O deslinde do caso Marielle Franco, no fim de março, já havia exposto ao País um Rio de Janeiro carcomido pela ação insidiosa do crime organizado, em particular das milícias, quase naturalizadas como parte integrante da paisagem política do Estado. Partindo de uma degeneração primordial – as milícias como grupos paraestatais formados por agentes de segurança treinados e armados pelo próprio Estado –, essas organizações criminosas, de fato, têm avançado de forma audaciosa sobre espaços cada vez mais amplos das esferas institucionais de poder, ora estreitando laços com autoridades corruptas, ora financiando ilegalmente seus próprios candidatos a mandatos eletivos.
No domingo passado, o Fantástico, da TV Globo, exibiu trechos do depoimento do ex-policial militar Ronnie Lessa, assassino confesso da vereadora carioca e de seu motorista, Anderson Gomes, que faz parte do acordo de colaboração premiada firmado entre o criminoso e a Polícia Federal (PF). No depoimento, Lessa eviscerou o sórdido modus operandi desse conluio entre autoridades constituídas e milicianos, uma espécie de hidra que tanto tem custado aos fluminenses, em múltiplos sentidos. Ao mesmo tempo, as declarações de Lessa deram a dimensão do desafio posto diante do País para eliminar da vida política a presença de criminosos que, para além de seus objetivos delitivos, ainda subvertem a democracia representativa.

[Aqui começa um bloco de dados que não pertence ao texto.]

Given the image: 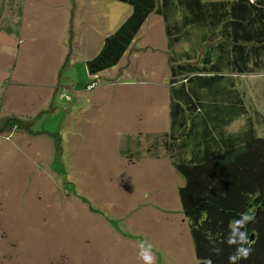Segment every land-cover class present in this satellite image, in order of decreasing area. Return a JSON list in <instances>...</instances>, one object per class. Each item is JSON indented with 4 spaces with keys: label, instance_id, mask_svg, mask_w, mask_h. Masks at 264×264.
Listing matches in <instances>:
<instances>
[{
    "label": "rangeland",
    "instance_id": "obj_1",
    "mask_svg": "<svg viewBox=\"0 0 264 264\" xmlns=\"http://www.w3.org/2000/svg\"><path fill=\"white\" fill-rule=\"evenodd\" d=\"M66 1L53 25L44 8L49 0H0V79L12 69L9 51L20 47L25 70L39 65L51 87L58 77L73 91L70 102L46 96L33 73L18 91L22 102L10 109L6 93L12 87V100L16 89L0 80L1 112L16 110L25 126L10 141L0 135V264H141L137 242L144 239L153 244L155 264H199L178 206L183 181L159 144L168 124L161 19L150 14L142 24L125 54L127 70L118 64L104 75L122 79L113 85L101 79L85 91L83 61L130 7ZM71 13L75 44L82 46L76 64L64 66L54 30L63 31ZM187 46L182 41L173 50ZM222 74L242 98L255 135L264 137V72ZM238 119L229 132L246 127L245 117Z\"/></svg>",
    "mask_w": 264,
    "mask_h": 264
},
{
    "label": "trees",
    "instance_id": "obj_2",
    "mask_svg": "<svg viewBox=\"0 0 264 264\" xmlns=\"http://www.w3.org/2000/svg\"><path fill=\"white\" fill-rule=\"evenodd\" d=\"M112 1L129 6L130 13L83 61L90 79L84 90L100 87L101 79L111 85L122 79L104 75L118 64L127 70L125 57L140 27L150 14L161 19L168 124L159 144L183 181L176 194L193 256L199 264H264V137L255 135L242 98L222 74L264 72V0ZM72 21L71 13L64 30H54L64 66L75 65L81 53ZM5 34L20 37L9 28ZM182 41L188 46L176 53ZM54 81L52 97L70 102V86ZM240 117L246 127L229 132ZM22 128L18 116L0 113L5 140Z\"/></svg>",
    "mask_w": 264,
    "mask_h": 264
},
{
    "label": "crops",
    "instance_id": "obj_3",
    "mask_svg": "<svg viewBox=\"0 0 264 264\" xmlns=\"http://www.w3.org/2000/svg\"><path fill=\"white\" fill-rule=\"evenodd\" d=\"M67 4V1L66 0H49V6H46L45 5V10L48 14H50V18H52L50 20V22L54 25L55 21L57 20L58 17V14L61 12L62 8ZM48 18L47 15L44 16V19L43 20H46L47 19V22L48 20L50 19ZM60 20V19H58ZM157 23H159V21H157ZM18 44H22V42L19 40L18 41ZM20 47H17V49L15 48L14 50V53L9 55V59L11 61L14 60L13 64H12V69L9 71L8 73V70L6 71H2L3 72V77H1L0 80L3 79V82L5 81L7 84H13V86L15 87V94L16 96L13 97V99L11 100L9 98V92H10V88L7 93H6V96H7V99L10 101L9 102V107L10 109H13L15 108V105H19L20 102H22V99L21 97L18 95V91L20 90V88H24L26 89L27 88V80L29 78L32 77V74L34 73V77L35 78H39V84L42 82L43 85L42 87L47 89L49 92L47 93L46 96H49L50 94H52L53 96V92H52V88L51 87V83L48 81L49 78H46V75L42 72V70L40 69V66L38 65H32L31 68H26L27 70V73L25 74L24 72L26 71L25 70V67H24V63H23V49L19 50ZM29 69H34L33 72L31 73L30 71L28 72ZM2 70V69H1ZM20 75H22V77H20ZM49 75H50V72H49ZM7 77V80H5V78ZM131 77V76H130ZM54 82V81H52ZM141 82V81H140ZM143 83V82H141ZM3 101V100H2ZM137 106V104L135 105ZM0 113H2L3 115H16L18 116V112L16 110L14 111H7L5 110V112H1V108H0ZM134 117L135 119H138L140 118V114H138V118L135 116L134 114ZM187 234H188V231H187ZM188 239H189V236H188Z\"/></svg>",
    "mask_w": 264,
    "mask_h": 264
},
{
    "label": "clouds",
    "instance_id": "obj_4",
    "mask_svg": "<svg viewBox=\"0 0 264 264\" xmlns=\"http://www.w3.org/2000/svg\"><path fill=\"white\" fill-rule=\"evenodd\" d=\"M137 255L141 264H155V254L153 253V244L148 240L137 242Z\"/></svg>",
    "mask_w": 264,
    "mask_h": 264
}]
</instances>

Com espantosa naturalidade, Lessa admitiu aos policiais federais que “não foi contratado para matar Marielle, como matador de aluguel”, mas sim “chamado para uma sociedade” pelos irmãos Chiquinho e Domingos Brazão – respectivamente, deputado federal (Sem Partido-RJ) e conselheiro do Tribunal de Contas do Estado do Rio de Janeiro. “Não é uma empreitada, para você chegar ali, matar uma pessoa e ganhar um dinheirinho”, disse o ex-policial militar, narrando o caráter extraordinário do convite, chamemos assim, que teria recebido dos irmãos Brazão.
Como se sabe, a Procuradoria-Geral da República (PGR) acusou Chiquinho e Domingos Brazão de serem os mandantes do assassinato de Marielle e Anderson, em associação com o delegado Rivaldo Barbosa, ex-chefe da Polícia Civil fluminense e à época a autoridade máxima responsável pela elucidação do crime. Os três foram presos preventivamente e aguardam o pronunciamento do Supremo Tribunal Federal sobre a denúncia oferecida contra eles pela PGR, no dia 9 de maio.
A tal “sociedade”, que Lessa classificou no depoimento à PF como “o negócio” da vida dele, seria a ocupação de um loteamento irregular em Jacarepaguá, bairro da zona oeste do Rio, para lá “instalar uma nova milícia”, a ser chefiada, claro, pelo ex-policial militar. Além de render a Lessa “mais de US$ 20 milhões” – o equivalente a mais de R$ 100 milhões – com a exploração ilegal de serviços de segurança, moradia, transporte clandestino, venda de gás e do chamado “gatonet” (furto de sinal de TV por assinatura), a ocupação ilegal da área sob influência desse novo grupo paraestatal se prestaria a manter o poder político do clã Brazão. Segundo Lessa, a “questão valiosa” para os irmãos Brazão não era propriamente a instalação da milícia, mas sua manutenção, “porque a manutenção da milícia vai trazer votos”.
Marielle seria a “pedra no caminho” para a consecução desse arranjo criminoso entre Lessa e os irmãos Brazão, com a participação do então chefe da Polícia Civil. Pouco antes de ser brutalmente assassinada, a parlamentar vinha realizando reuniões com líderes comunitários da região a fim de desestimular a adesão dos moradores ao novo loteamento ilegal. Ou seja, sua atuação política, ainda segundo o depoimento de Ronnie Lessa, colidiu frontalmente com os interesses de criminosos comuns e de criminosos investidos de autoridade estatal.
O julgamento dos acusados, portanto, tem uma dimensão civilizatória que extrapola a exemplar condenação dos eventuais culpados. O caso deve ser um marco divisor para o fortalecimento das instituições democráticas, mostrando quão cara deve ser a conta para os que se aventuram a desvirtuar a política de maneira criminosa.